Role-wedged people are held captive to what they hoped for, felt safe, or loved in one season and it destroys their hope in and love of another. It steals their presence. It diminishes their capacity for joy. It crushes their spirit. “What am I, if I’m not ______?” It’s a good question to ask. The answer should be, “Me. Still me.” But it is most often, “Nothing. Nobody. Over. No good. Less than. A waste. A fool. Unwanted. Damaged goods. A loser.”
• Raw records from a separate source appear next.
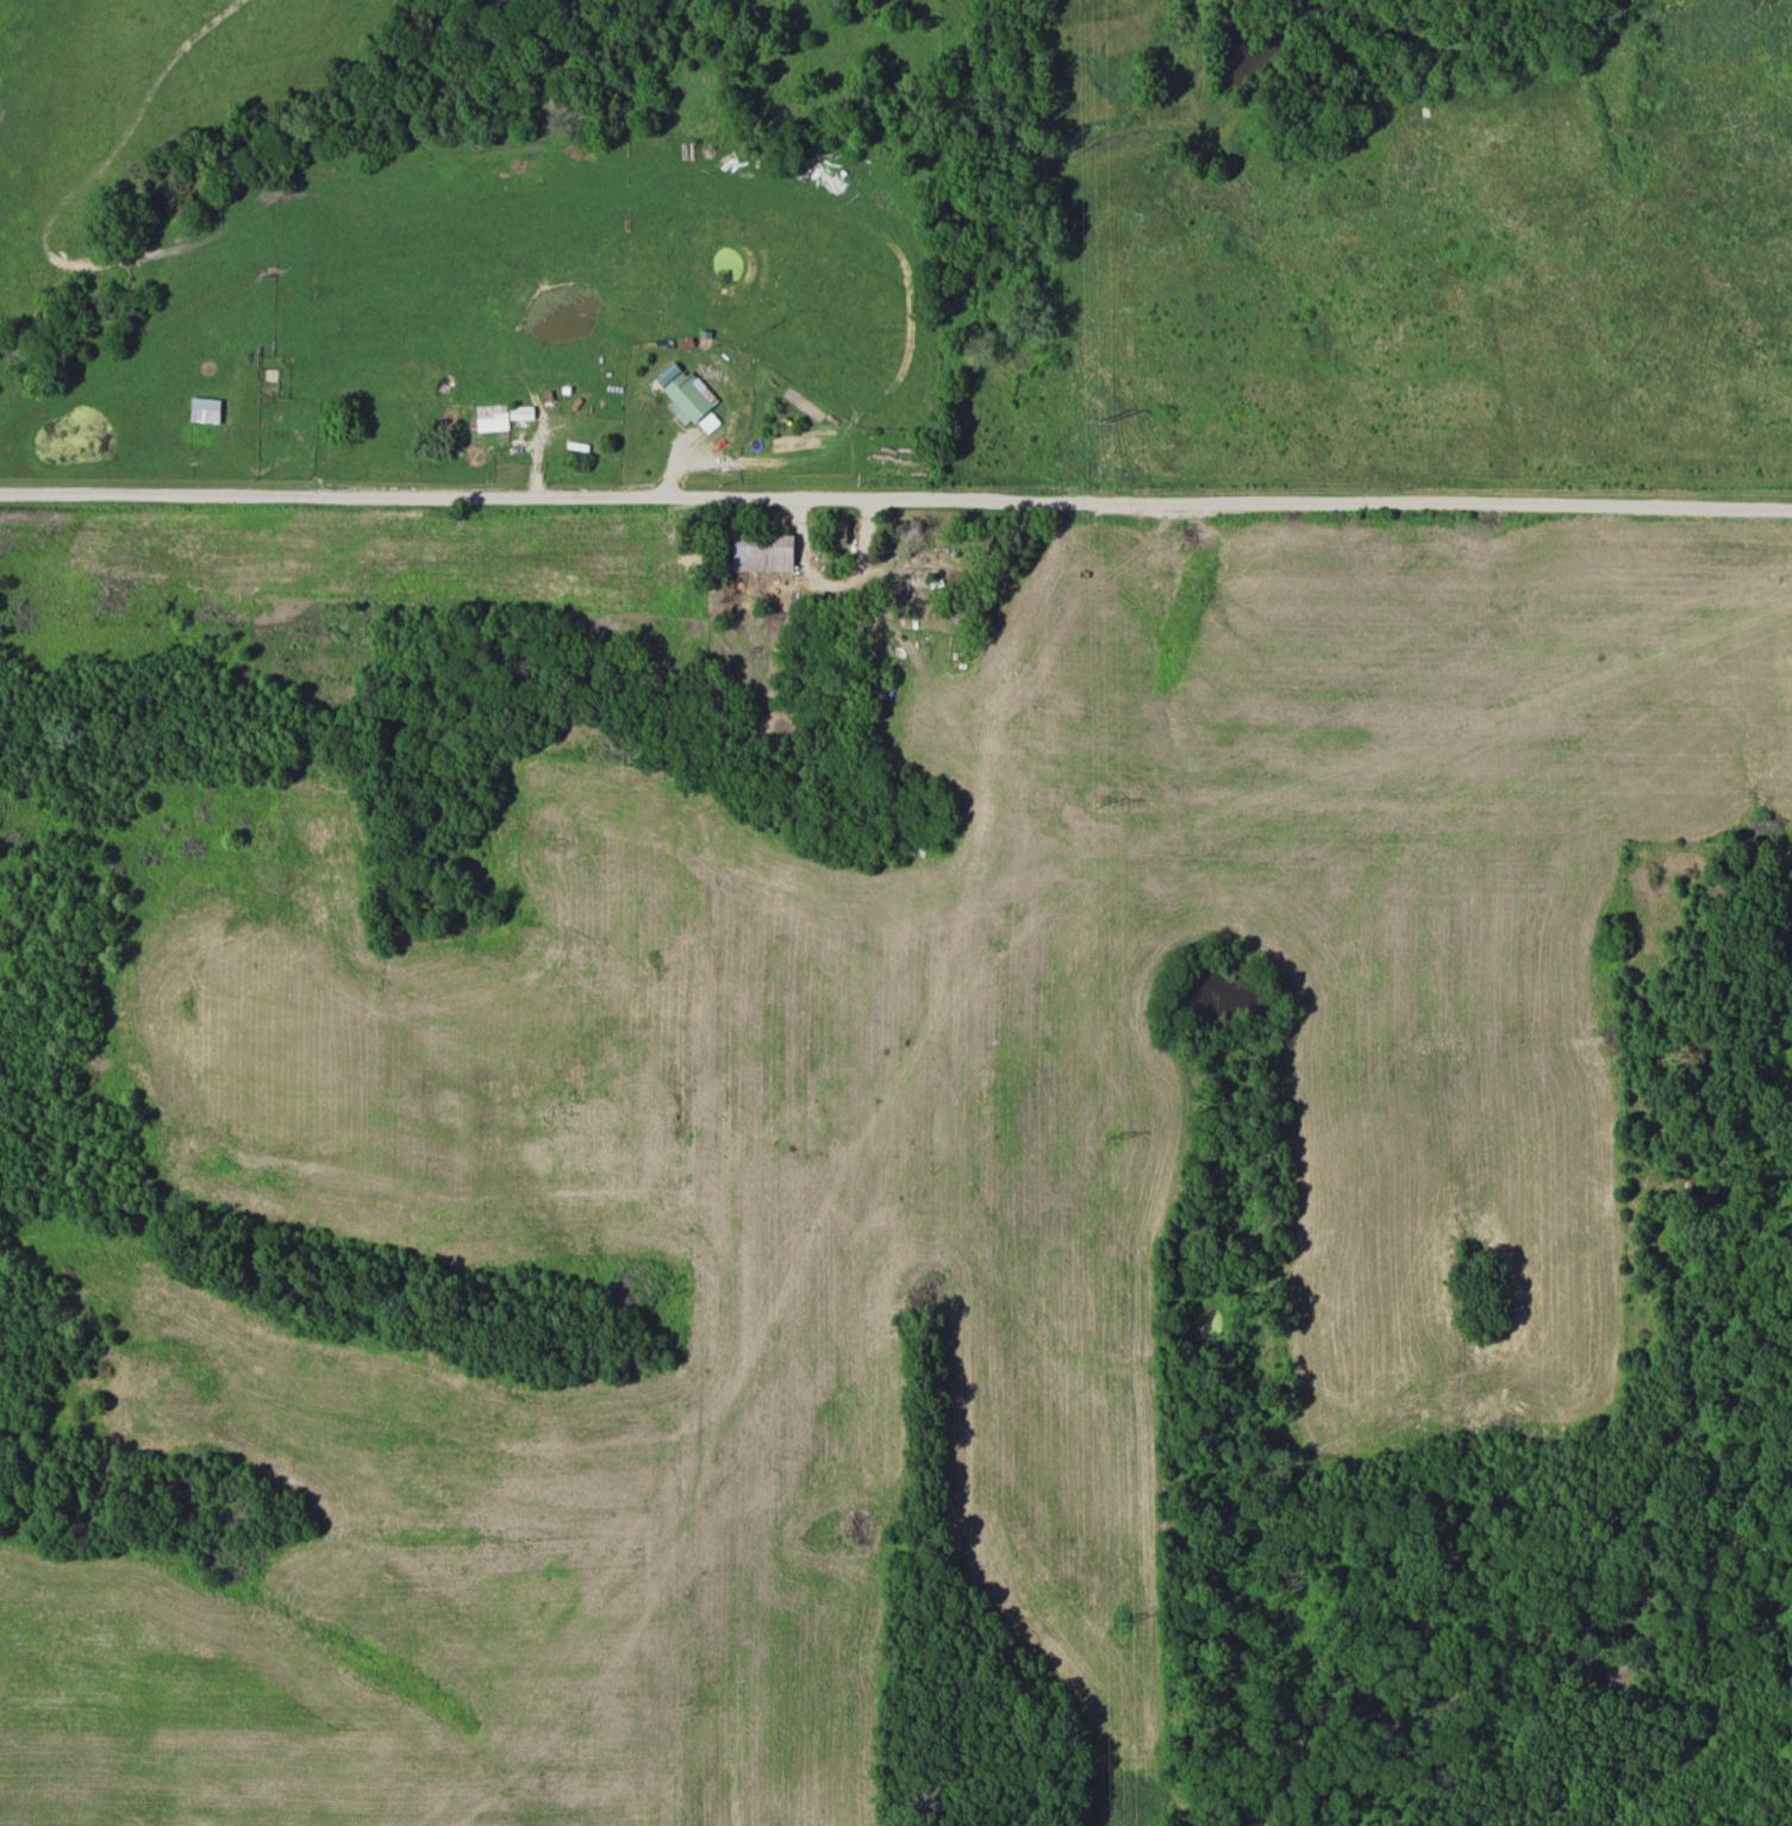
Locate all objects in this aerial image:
building: (491, 395)
building: (689, 398)
building: (589, 404)
building: (206, 411)
building: (522, 414)
power tower: (1097, 422)
road: (896, 498)
building: (763, 553)
power tower: (1115, 1139)
power tower: (1119, 1626)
Lest you hold yourself above the descriptions of sad, sorry has-beens or wanted-to-bes, remember: We are ALL this. There is virtually no way to avoid the trap of living for a role and no shame in recognizing it. We live in a culture and world that demands a code of “bad”, “better”, and “best” for every category of life. But just because something is true, doesn’t mean it is truth. You can revolt. Doing so will change not just your perspective, but your mental health, your language, your adaptability, and your legacy. If you are stuck in a role or mourning that role’s end, you have pigeon-holed yourself. The best part of that sentence is “you”. YOU have pigeon-holed yourself. Follow that to its logical conclusion. Hint – You are the agent of change. Confound the naysayers! Even if they’re you. Especially if they’re you.
One of the greatest indicators of a successful life is the ability to manage and live within change well, since life is, by default, change. You can rebel against life, resenting role changes all you want, but you are railing against the inevitable, and the incredible opportunity these eventualities provide. You need a fixed point of reference. Otherwise you’re at the outer rim, being crushed as the wheels turn again and again. Identity provides this wheel hub, this anchor. It subjects the temporary to the permanent.
Perhaps a more relatable and succinct take on the value of identity versus role could be expressed in the words of Nacho Libre, said in the throes of role angst, “I am the gatekeeper of my own destiny and I will have my glory day in the hot sun.” (He did.)
Take the permanence view. You’ll change, but only for the better.